The UK government’s Autumn Budget has introduced significant tax hikes on remote gambling activities, directly impacting online casino licensed by the Gambling Commission. Remote gaming duty — the primary tax on online casino GGR — is set to increase from its current rate to 40% starting next year. Concurrently, the remote betting duty will rise to 25% from 2027. These adjustments follow the implementation of the statutory gambling levy in April 2025, which replaced voluntary contributions and has already generated nearly £120 million annually for research, prevention, and treatment of gambling-related harms.

Industry observers note the measures aim to ensure fair contributions across operators and address high-risk products like online slots. However, critics argue the cumulative burden — combining the levy, stake limits, and now elevated duties — could drive players and operators toward unlicensed offshore platforms. Discussions highlight uncertainties around the Office for Budget Responsibility's £1.1 billion revenue forecast, with some analysts questioning whether the hikes will achieve fiscal goals without eroding the regulated market share.

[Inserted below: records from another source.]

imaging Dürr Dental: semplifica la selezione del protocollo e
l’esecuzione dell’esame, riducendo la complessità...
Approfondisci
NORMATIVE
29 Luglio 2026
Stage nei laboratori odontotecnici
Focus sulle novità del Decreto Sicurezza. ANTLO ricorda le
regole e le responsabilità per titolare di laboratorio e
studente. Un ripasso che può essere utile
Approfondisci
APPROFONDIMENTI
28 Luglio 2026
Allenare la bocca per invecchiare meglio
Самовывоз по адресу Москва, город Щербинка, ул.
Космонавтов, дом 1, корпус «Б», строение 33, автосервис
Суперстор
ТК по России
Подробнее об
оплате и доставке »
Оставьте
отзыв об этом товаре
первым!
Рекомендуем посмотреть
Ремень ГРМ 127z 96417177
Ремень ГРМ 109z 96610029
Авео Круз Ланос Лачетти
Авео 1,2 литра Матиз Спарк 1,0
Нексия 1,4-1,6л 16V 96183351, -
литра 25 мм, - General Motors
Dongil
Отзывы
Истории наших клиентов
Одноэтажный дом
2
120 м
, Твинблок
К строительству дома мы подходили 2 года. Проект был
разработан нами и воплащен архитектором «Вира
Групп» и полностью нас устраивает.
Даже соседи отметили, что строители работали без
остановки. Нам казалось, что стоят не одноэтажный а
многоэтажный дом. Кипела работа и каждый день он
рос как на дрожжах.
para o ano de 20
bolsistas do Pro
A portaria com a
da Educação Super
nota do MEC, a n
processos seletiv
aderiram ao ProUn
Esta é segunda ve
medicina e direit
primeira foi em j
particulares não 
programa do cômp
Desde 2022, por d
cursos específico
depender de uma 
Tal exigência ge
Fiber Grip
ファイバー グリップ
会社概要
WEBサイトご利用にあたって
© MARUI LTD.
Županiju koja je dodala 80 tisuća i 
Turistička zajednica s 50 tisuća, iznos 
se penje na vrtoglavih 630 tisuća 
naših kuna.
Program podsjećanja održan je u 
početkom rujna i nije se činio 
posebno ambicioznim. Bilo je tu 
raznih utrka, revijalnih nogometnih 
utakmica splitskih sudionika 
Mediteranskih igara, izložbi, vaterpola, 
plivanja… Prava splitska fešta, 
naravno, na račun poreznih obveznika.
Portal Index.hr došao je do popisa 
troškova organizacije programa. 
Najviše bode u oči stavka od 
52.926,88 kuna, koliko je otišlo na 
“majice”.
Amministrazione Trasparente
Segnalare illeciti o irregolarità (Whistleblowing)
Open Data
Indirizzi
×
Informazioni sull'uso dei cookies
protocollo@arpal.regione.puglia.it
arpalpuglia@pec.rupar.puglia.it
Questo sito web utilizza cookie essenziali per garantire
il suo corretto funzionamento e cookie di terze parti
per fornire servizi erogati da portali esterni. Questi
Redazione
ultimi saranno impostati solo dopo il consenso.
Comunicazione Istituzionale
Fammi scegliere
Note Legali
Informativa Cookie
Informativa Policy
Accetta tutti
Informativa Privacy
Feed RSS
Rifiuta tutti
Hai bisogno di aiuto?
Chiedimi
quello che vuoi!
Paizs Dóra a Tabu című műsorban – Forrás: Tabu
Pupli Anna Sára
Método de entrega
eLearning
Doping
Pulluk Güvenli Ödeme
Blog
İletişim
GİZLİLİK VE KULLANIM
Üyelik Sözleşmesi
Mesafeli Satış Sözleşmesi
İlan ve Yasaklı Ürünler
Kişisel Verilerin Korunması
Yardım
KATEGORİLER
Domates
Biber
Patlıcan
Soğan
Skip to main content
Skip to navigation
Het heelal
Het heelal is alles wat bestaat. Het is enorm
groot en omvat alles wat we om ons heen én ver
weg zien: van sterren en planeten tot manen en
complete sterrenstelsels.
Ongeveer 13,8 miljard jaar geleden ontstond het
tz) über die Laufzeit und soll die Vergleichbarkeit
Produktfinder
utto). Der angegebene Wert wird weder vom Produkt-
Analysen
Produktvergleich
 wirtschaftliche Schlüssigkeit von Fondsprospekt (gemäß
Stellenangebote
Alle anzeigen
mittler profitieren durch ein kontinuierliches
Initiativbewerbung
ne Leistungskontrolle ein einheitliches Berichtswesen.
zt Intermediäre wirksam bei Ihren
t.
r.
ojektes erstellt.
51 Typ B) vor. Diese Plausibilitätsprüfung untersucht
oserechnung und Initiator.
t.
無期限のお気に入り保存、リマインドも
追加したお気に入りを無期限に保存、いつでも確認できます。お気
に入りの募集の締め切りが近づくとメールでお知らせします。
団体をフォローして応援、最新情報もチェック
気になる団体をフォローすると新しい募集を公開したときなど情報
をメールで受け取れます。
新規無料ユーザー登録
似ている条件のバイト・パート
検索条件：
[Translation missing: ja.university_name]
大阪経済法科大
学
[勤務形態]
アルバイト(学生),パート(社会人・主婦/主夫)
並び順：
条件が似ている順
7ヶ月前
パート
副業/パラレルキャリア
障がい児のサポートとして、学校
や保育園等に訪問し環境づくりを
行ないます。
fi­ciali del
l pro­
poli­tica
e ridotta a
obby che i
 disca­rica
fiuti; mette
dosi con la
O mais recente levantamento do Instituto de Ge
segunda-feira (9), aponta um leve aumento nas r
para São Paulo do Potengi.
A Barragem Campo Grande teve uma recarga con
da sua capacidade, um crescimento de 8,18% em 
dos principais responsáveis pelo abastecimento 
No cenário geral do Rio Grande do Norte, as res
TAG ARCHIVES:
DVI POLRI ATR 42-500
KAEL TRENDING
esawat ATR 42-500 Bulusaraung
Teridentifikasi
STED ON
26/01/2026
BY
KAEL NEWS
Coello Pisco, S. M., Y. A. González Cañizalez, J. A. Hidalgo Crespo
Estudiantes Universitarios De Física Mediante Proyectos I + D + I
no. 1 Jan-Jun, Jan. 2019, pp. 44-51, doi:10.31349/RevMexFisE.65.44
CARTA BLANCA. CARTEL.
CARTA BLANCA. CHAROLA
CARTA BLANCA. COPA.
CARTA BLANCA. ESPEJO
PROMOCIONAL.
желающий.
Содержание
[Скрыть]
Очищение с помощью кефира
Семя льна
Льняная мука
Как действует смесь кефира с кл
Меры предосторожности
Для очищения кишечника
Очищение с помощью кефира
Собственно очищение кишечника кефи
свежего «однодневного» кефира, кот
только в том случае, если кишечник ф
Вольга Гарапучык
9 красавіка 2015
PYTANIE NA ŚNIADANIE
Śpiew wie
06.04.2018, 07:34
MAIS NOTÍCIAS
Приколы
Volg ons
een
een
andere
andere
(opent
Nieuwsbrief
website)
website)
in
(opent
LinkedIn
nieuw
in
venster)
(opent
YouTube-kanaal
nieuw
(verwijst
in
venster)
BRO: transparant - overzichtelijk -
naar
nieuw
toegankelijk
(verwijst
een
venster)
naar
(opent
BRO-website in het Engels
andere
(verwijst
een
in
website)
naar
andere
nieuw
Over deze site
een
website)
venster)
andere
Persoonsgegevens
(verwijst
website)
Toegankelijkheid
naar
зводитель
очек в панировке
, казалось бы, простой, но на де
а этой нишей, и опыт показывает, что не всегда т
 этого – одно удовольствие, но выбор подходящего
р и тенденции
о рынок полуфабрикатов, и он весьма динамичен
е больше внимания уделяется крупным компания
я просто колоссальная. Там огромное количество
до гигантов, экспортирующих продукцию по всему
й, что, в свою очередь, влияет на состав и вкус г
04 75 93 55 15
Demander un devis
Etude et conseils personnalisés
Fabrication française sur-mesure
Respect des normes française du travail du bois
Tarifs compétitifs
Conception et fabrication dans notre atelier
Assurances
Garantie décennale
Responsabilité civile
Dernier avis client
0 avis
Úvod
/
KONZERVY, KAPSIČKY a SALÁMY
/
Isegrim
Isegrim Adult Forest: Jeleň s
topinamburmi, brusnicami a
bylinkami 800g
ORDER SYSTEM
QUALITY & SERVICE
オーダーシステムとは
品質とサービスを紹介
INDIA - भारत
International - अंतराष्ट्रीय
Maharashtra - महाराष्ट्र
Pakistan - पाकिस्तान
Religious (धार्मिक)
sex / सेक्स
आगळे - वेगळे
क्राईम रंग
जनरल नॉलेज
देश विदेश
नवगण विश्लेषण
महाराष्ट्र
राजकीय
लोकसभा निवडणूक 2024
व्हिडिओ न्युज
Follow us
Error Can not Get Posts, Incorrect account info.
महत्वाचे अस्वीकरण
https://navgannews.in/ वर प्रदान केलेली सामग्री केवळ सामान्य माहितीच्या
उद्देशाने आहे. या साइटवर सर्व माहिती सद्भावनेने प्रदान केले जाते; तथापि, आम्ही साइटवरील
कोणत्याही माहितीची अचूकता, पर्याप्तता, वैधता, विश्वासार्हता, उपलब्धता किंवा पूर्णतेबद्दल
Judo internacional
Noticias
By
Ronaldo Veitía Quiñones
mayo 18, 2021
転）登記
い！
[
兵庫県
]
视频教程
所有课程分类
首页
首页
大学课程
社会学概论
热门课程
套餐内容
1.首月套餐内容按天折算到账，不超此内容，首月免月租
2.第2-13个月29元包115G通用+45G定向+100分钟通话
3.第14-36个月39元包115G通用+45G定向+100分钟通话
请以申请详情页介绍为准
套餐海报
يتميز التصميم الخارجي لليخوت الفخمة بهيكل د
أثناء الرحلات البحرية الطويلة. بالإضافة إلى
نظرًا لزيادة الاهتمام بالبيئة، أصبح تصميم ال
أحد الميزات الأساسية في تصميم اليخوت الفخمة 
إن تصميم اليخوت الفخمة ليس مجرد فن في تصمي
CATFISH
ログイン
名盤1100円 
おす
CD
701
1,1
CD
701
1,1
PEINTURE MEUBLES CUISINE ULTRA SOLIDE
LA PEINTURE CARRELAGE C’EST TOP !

For the global online casino industry, particularly in Europe, where the United Kingdom remains a key benchmark, these developments underscore ongoing tension between harm reduction policies and commercial sustainability. Operators may need to adapt through cost efficiencies, product diversification, or enhanced responsible gambling tools to maintain margins. The changes also signal continued regulatory tightening in mature markets, potentially influencing approaches in other jurisdictions, balancing player protection with industry viability.